TASK DIRECTIONS ▸ Write out the part of the Calisphere article below from "Lam, Chris, and" up to and including "load (ETL) workflows.", word for word.

------ TEXT UNDER STUDY

Redesigned Calisphere: better navigation of California's digital collections

October 5, 2015

A redesigned and enhanced version of Calisphere, a one-stop website for searching and browsing through the digital assets of more than one hundred California libraries, archives, and museums, became available as a polished, public beta in September 2015. Calisphere provides “free access to unique and historically important artifacts for research, teaching, and curious exploration.” It contains “more than 400,000 digital photographs, maps, diaries, letters, drawings, newspapers, oral histories, sound recordings, moving images, and other formats.”

Among its many improvements, the new Calisphere offers far more capabilities when viewing, filtering, and sorting search results, and also works well on mobile devices. By late 2016, the new site is slated to exit beta status and completely replace the older, legacy Calisphere website.

The redesigned site features an improved harvest ingest workflow, which makes it considerably easier for participants to share their holdings. This should greatly expand the number of digital artifacts from the UC Libraries and other California collecting institutions that Calisphere will be able to make available to the public. The site stores artifacts in a new digital asset management system (DAMS) based on Nuxeo, the enterprise content management system also used in CollectionSpace.

The new Calisphere represents over two years of work by the UC Libraries Digital Collection (UCLDC) Project, a team managed by Sherri Berger and Brian Tingle at the California Digital Library (CDL) in the UC Office of the President.

A number of members of UC Berkeley’s Research IT department contributed to this project. As described in UC-wide repository for managing digital resources goes live, the project’s first year of work yielded the UC-wide DAMS that serves as the foundation of the new Calisphere. During that year, five current and former members of the department – Richard Millet, Amy Wieliczka, Lam Voong, Patrick Schmitz, and Yuteh Cheng – contributed experience in systems architecture, software development, user experience design, and data management.

In the second year of the project, Amy Wieliczka and Lam Voong, together with Chris Hoffman and Glen Jackson, continued Research IT’s partnership with CDL in helping to build the new website, as well as populating Calisphere with media and metadata from the University of California libraries and other cultural institutions throughout California.

Amy built a large portion of the new site’s functionality, working with two of her project team colleagues. She wrote JavaScript code that makes the site respond quickly to a variety of user requests; and Python code that enabled Django -- the site’s web application framework -- to perform searches and retrieve metadata and media. She also assisted the project team with user experience and interface decisions.

Lam, Chris, and Glen worked on transforming metadata from the wide variety of contributing systems into formats suitable for importing into the DAMS. They applied tools and skills developed for CollectionSpace to the tabular-style metadata supplied by certain providers; then transitioned into processing additional metadata formats supplied by other institutions. They also helped with a broader set of tasks related to metadata, including data mapping (that is, matching the disparate elements and datatypes of each provider’s data to those used within Calisphere); tools development; quality assurance; and documentation of the project’s extract, transform, and load (ETL) workflows.

------------
------ SUPPLIED RECORDS

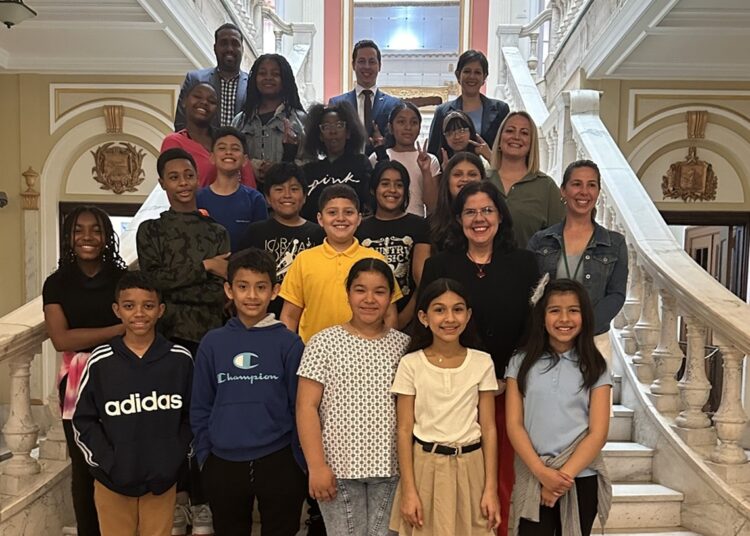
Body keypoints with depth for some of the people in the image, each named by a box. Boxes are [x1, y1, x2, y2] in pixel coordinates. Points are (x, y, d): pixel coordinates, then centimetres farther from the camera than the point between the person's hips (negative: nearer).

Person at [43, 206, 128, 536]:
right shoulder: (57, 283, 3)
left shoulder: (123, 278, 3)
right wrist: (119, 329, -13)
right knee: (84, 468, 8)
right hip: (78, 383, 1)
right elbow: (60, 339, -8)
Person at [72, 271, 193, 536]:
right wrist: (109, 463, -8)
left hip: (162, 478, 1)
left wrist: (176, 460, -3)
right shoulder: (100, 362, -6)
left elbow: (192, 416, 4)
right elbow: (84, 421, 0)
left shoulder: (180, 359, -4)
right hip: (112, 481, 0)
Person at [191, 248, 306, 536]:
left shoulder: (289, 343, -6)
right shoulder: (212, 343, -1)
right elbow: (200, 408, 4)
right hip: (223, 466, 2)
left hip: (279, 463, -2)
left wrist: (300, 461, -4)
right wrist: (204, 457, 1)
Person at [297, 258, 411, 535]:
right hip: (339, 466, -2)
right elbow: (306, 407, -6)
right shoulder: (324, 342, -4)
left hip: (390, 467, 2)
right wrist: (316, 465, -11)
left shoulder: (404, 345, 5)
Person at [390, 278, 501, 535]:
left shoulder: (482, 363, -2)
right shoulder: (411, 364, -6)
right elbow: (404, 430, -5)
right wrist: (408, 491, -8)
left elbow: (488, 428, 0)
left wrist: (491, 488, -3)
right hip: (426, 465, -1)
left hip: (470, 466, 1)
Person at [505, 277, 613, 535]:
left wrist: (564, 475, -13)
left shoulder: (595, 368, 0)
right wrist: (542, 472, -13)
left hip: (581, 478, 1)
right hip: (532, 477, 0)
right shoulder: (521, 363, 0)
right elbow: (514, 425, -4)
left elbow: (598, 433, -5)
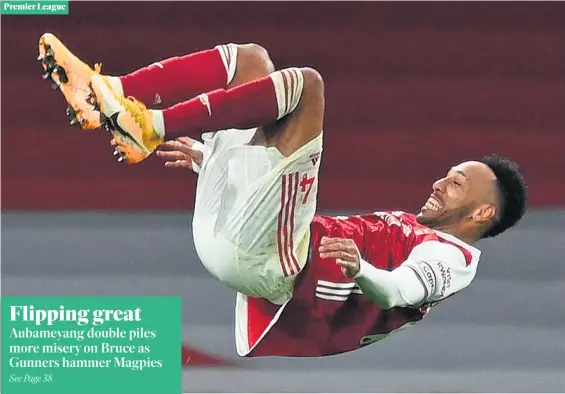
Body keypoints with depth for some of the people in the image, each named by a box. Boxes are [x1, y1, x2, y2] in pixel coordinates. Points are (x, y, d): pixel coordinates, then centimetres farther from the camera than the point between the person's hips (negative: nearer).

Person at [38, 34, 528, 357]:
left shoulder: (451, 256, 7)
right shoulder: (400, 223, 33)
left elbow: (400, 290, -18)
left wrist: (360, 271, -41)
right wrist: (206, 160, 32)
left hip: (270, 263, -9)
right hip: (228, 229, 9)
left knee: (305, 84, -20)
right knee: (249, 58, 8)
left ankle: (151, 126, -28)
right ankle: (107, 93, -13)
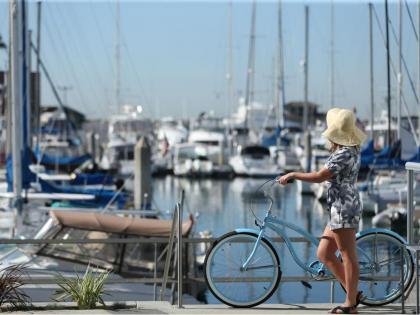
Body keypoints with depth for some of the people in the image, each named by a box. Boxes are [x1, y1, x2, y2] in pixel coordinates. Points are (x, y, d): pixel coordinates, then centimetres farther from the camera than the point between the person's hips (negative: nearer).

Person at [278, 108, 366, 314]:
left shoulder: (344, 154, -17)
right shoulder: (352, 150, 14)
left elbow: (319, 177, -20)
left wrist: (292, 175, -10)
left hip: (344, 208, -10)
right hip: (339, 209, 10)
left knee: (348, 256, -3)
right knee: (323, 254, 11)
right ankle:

------------

OUTPUT OF THE TASK ▸
Lam, Chris, and Glen worked on transforming metadata from the wide variety of contributing systems into formats suitable for importing into the DAMS. They applied tools and skills developed for CollectionSpace to the tabular-style metadata supplied by certain providers; then transitioned into processing additional metadata formats supplied by other institutions. They also helped with a broader set of tasks related to metadata, including data mapping (that is, matching the disparate elements and datatypes of each provider’s data to those used within Calisphere); tools development; quality assurance; and documentation of the project’s extract, transform, and load (ETL) workflows.